What Role Do I Play in My Pet's Hospice Care?

Hospice care requires an active commitment from pet parents, who work with their veterinary team to make sure their pet’s life ends comfortably. Your pet will require your constant supervision-from assessing his condition to pain management or, if necessary, making the final decision to opt for euthanasia.

If you decide pet hospice care is the right course for you and your pet, you will become your pet’s primary nurse and caregiver, as well as the link between your pet and the veterinary team.

How Is Pet Hospice Different from Human Hospice Care?

Human hospice care is available to people who have accepted the fact that they are terminally ill and want to stop further medical treatment aimed at a cure. Hospice care allows a person to be relieved of pain in a more comfortable and less expensive setting than a hospital.

Human patients and their families who opt for hospice care have a more developed support system than pet parents. When a pet parent chooses hospice care but cannot care for his pet at home, there are few places that will board and nurse the animal. It may also be more difficult to find a local veterinarian who is an expert in pet hospice care.

How Can I Find a Veterinarian Who Practices Hospice Care?

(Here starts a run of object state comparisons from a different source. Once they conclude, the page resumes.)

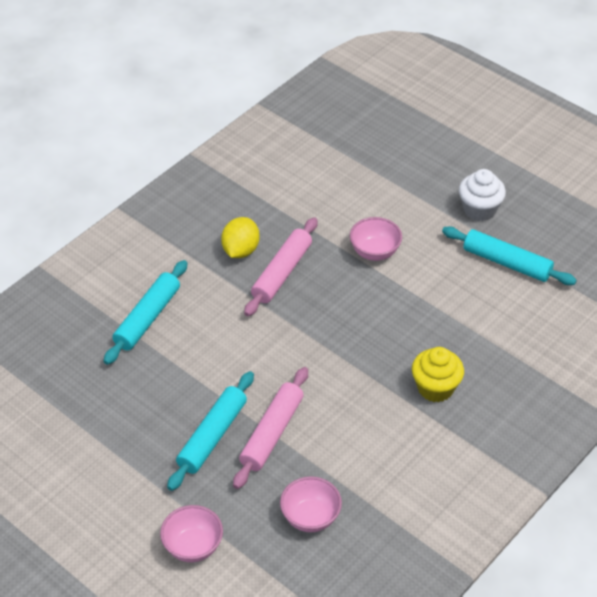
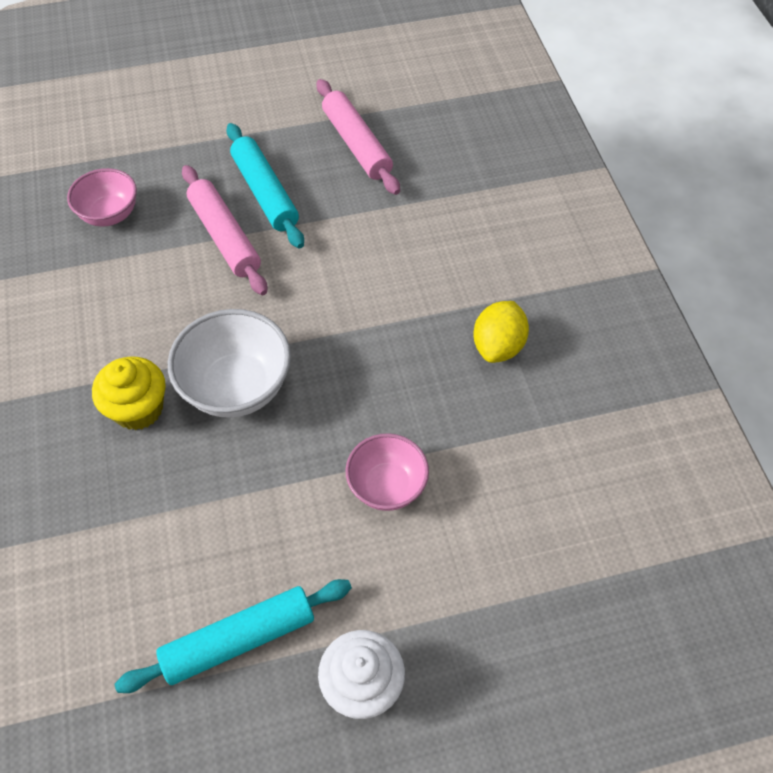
camera: 125 degrees right, 10 degrees up
turquoise rolling pin [104,260,188,365] -> none
pink bowl [160,505,223,562] -> none
yellow lemon [221,217,260,258] -> yellow lemon turned 60 degrees clockwise [473,301,529,363]
pink rolling pin [244,217,318,316] -> pink rolling pin moved to [317,79,400,195]
none -> white bowl [168,309,291,418]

First consult with your primary veterinarian and see if she recommends hospice care for your pet based on his specific needs. She may already practice some form of hospice care or may refer you to another vet who will guide you through a hospice program.

What Do I Need to Know in Order to Provide Home Hospice Care for My Terminally Ill Pet?

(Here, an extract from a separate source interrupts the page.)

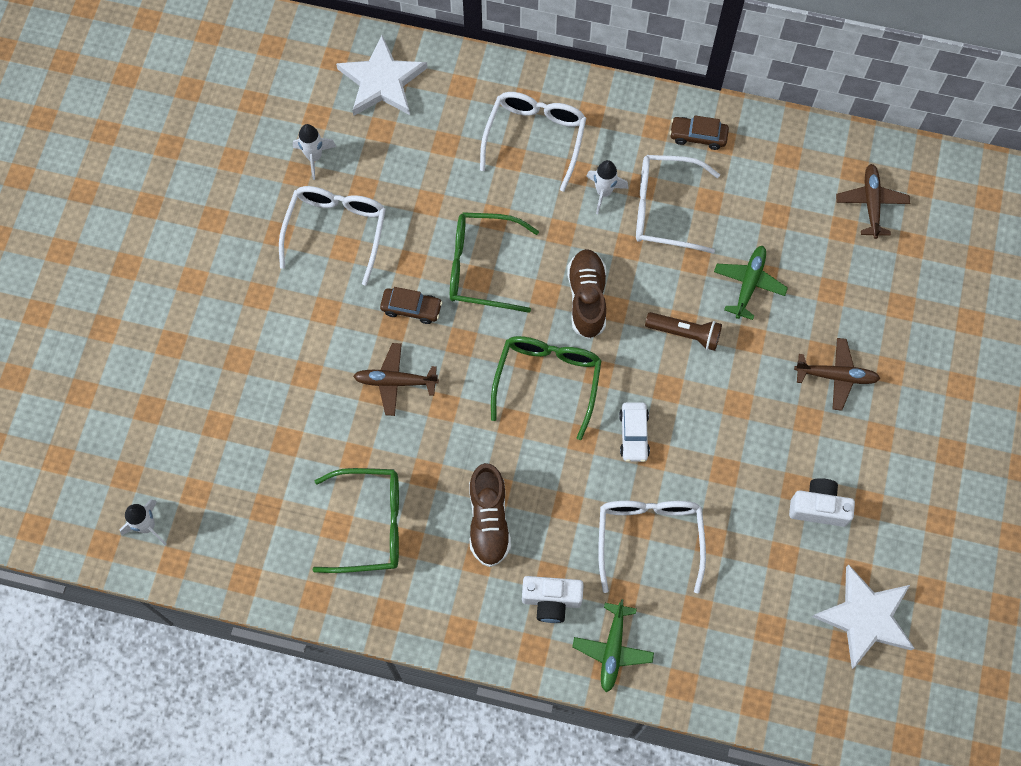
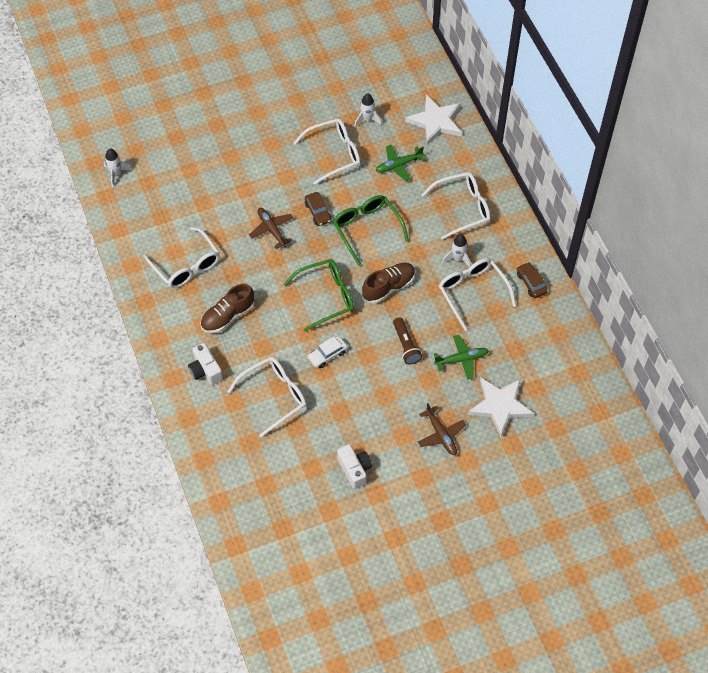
camera: 55 degrees right, 10 degrees down
green glasses [313,468,399,573] -> white glasses [143,227,220,288]
green plane [572,599,654,692] -> green plane moved to [376,145,426,182]
white star [812,565,915,669] -> white star moved to [468,377,535,437]
brown plane [836,164,910,239] -> none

Pet parents who opt for home hospice care will be taught how to administer pain medication, change bandages, provide fluid therapy and perform general nursing duties, including keeping their pets comfortable and clean.

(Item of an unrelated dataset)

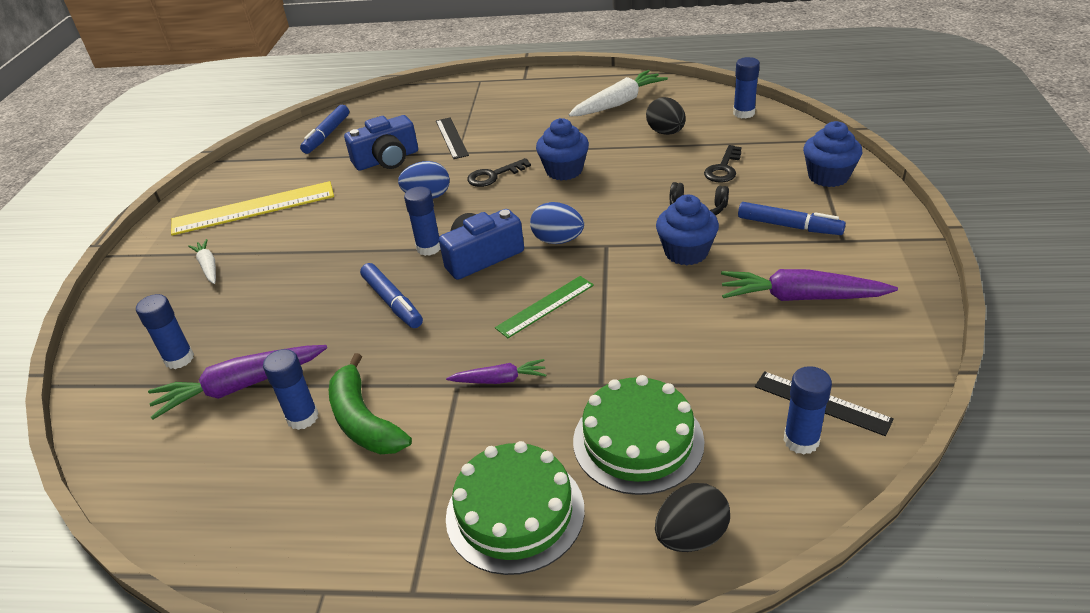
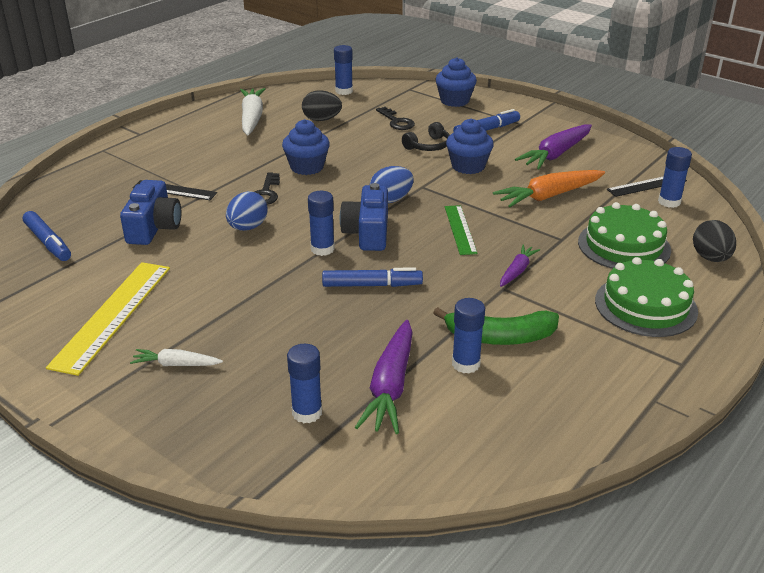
camera: 60 degrees left, 5 degrees down
none -> orange carrot [493,170,605,207]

One of the most important tasks as caretaker is to observe and report any changes in your pet’s behavior, weight, temperature, eating habits, mobility and overall well-being. If you notice any changes, immediately contact your veterinarian, who will adjust your pet’s medication and treatment accordingly. It’s also important to remember that euthanasia may still be necessary with hospice care. If a peaceful, natural end is unlikely or your pet is in pain, you may decide to end his suffering with euthanasia.

Will My Pet Show Signs that He Is Ready to Pass Away?

To be as aware as possible of your pet’s condition, you should:

  • Be able to recognize signs of physical suffering typical of your pet’s age and/or illness. Your veterinarian is the best source of this information.
  • Prevent unnecessary suffering in your terminally ill, injured or aged animal by finding ways to assess your pet’s quality of life. With your vet’s help, figure out the signs of a good day compared to a bad day and keep a record of how often the signs of pain appear.
  • Be as informed as you can about your pet’s behavior. Being unaware or unable to assess signs and symptoms will exhaust family members and put your pet at risk of lingering longer than is comfortable.